One result is that elite runners could see — and have seen — significant reductions in their running times, in some cases crushing records, Barnes said.

"It's definitely shifting the dynamic," said Barnes, who has competed in such races as the Boston Marathon. "What are we watching? Some say we're not just watching athletes but seeing whose technology is better. There is worry about engineers dictating outcomes."

Indeed, the integrity of the sport is at the center of the debate over shoe technology. What some see as advancement of the sport, others see as technology doping, which involves producing a competitive advantage through sports equipment. A high-profile example of this dilemma involves the restrictions placed on swimsuits for competitions after swimmers using full-body suits at the 2008 Beijing Olympics repeatedly shattered world records, Barnes said.

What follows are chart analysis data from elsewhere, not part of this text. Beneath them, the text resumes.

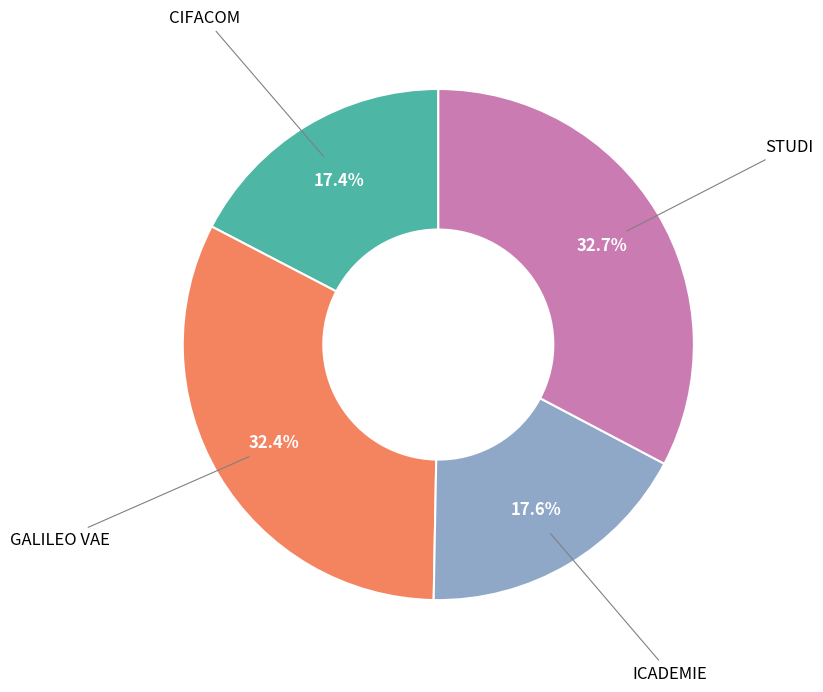

Does STUDI represent more than half of the total?

No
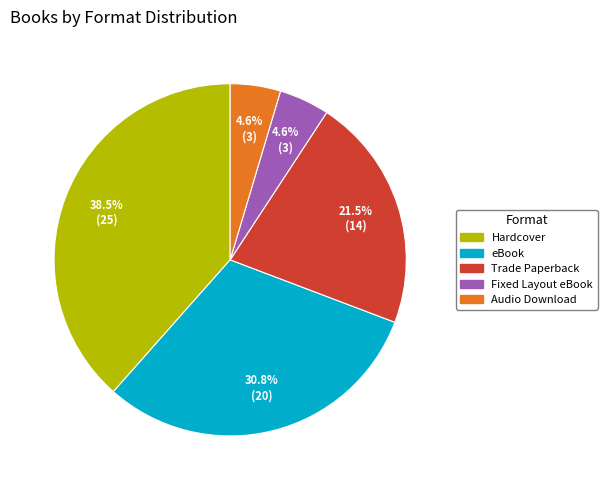

Is it true that Hardcover is 30% of the pie?

False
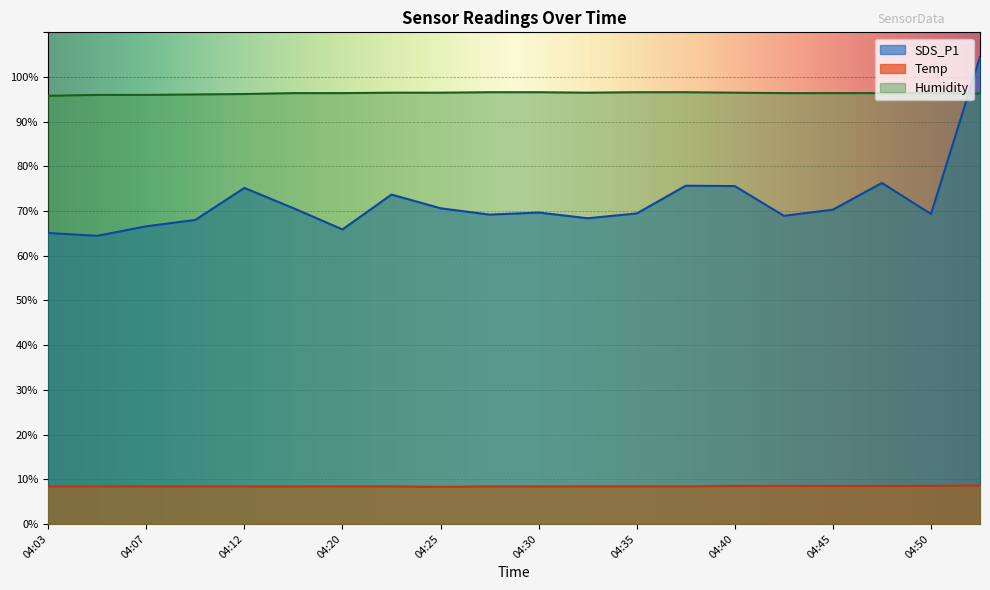

The value of Humidity at 04:35 is 132.8. True or false?

False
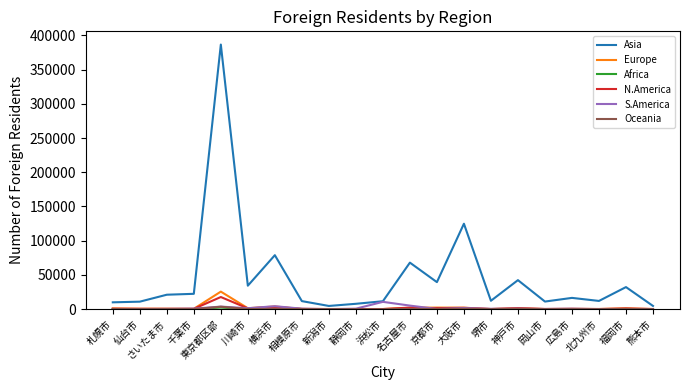

Between 千葉市 and 東京都区部, which series saw the biggest shift?

Asia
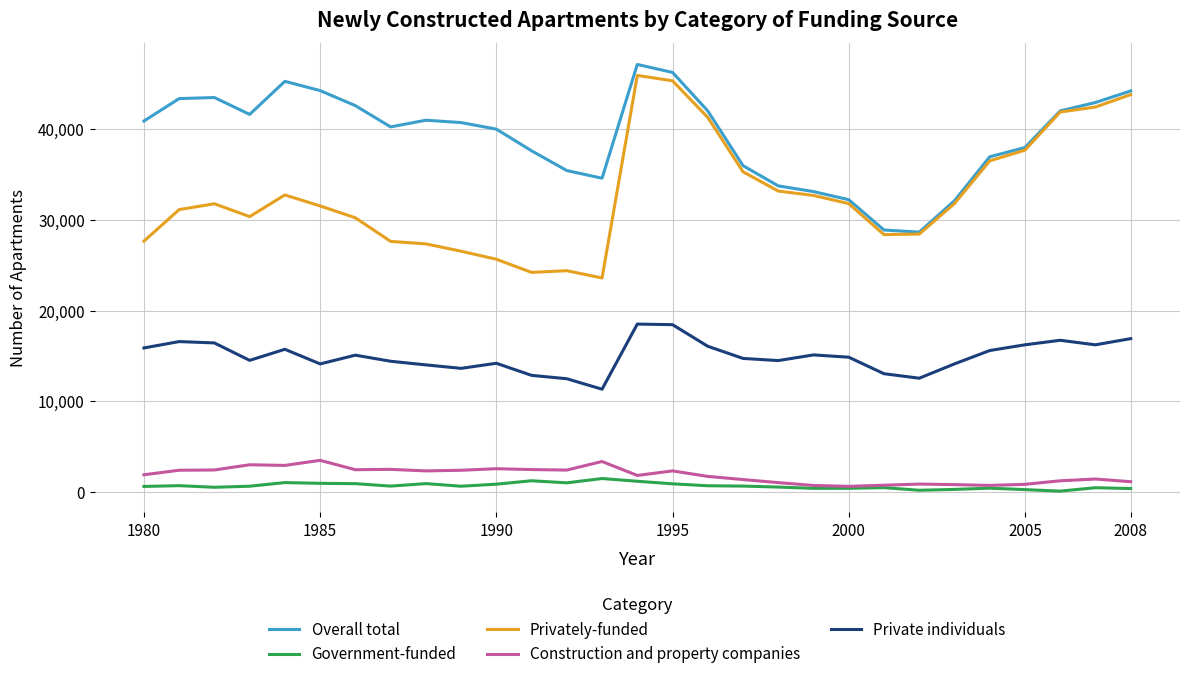

Which series has the largest range (max minus min)?

Privately-funded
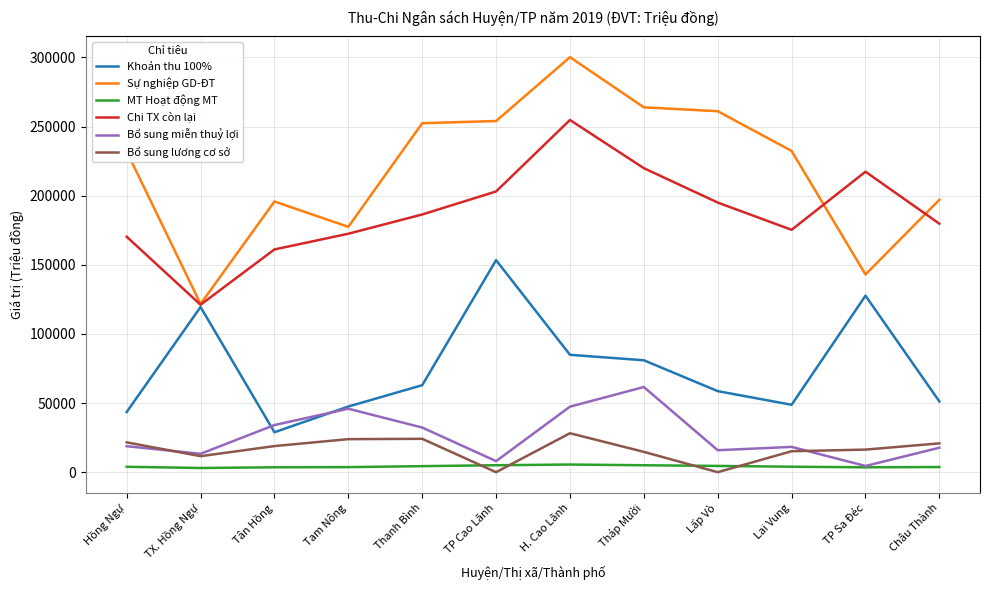

How many distinct data groups are displayed?

6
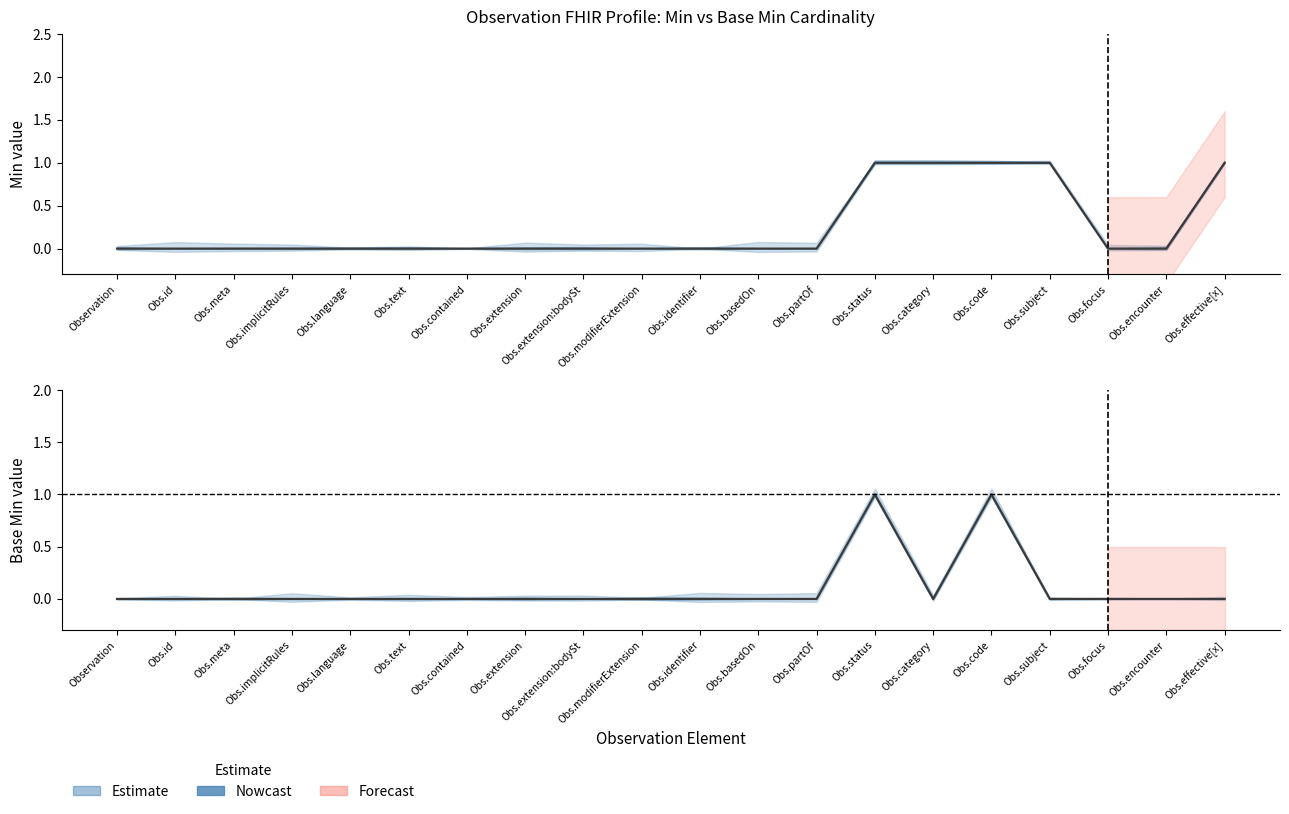

True or false: Min and Base Min intersect in this chart.

False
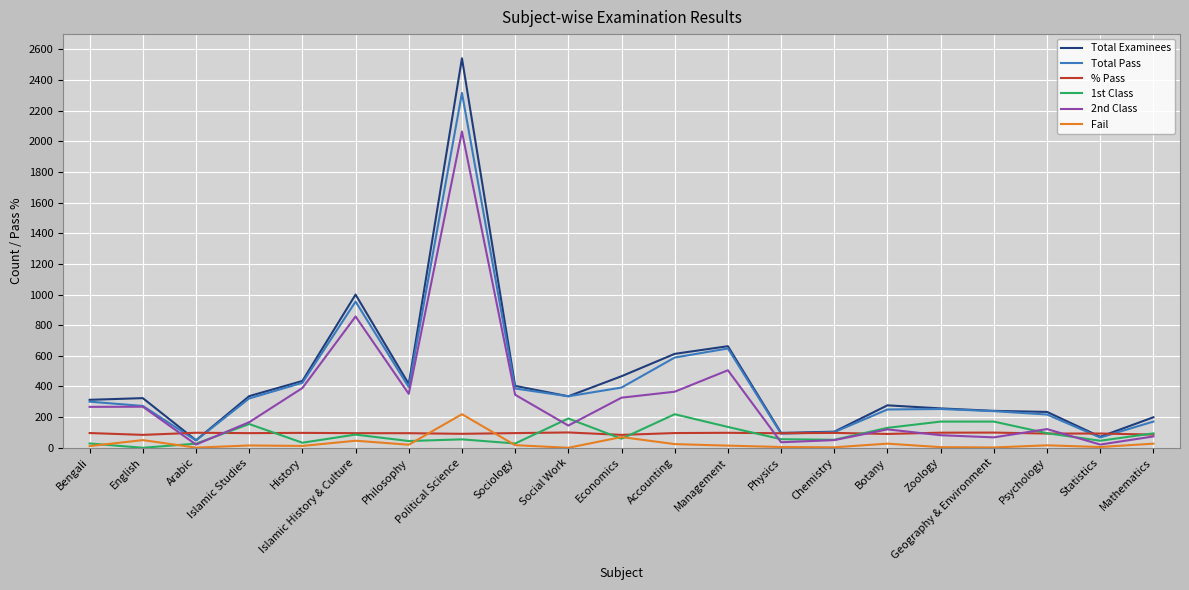

What is the difference between the second highest and minimum values in the Total Examinees series?

951.0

Barnes said the independent nature of his research, which has been widely referenced in both traditional and social media, plays an important role in the data that is available since companies also fund studies.

As for any further research, Barnes said he is assessing that possibility while also considering the challenges presented by the dizzying pace of technology breakthroughs. One thing is for sure, though, he said: Shoe advancements are now part of the sport and runners must stay on top of the latest technology to stay competitive.

"Shoe technology is at an arms race right now, it's evolving so fast," Barnes said.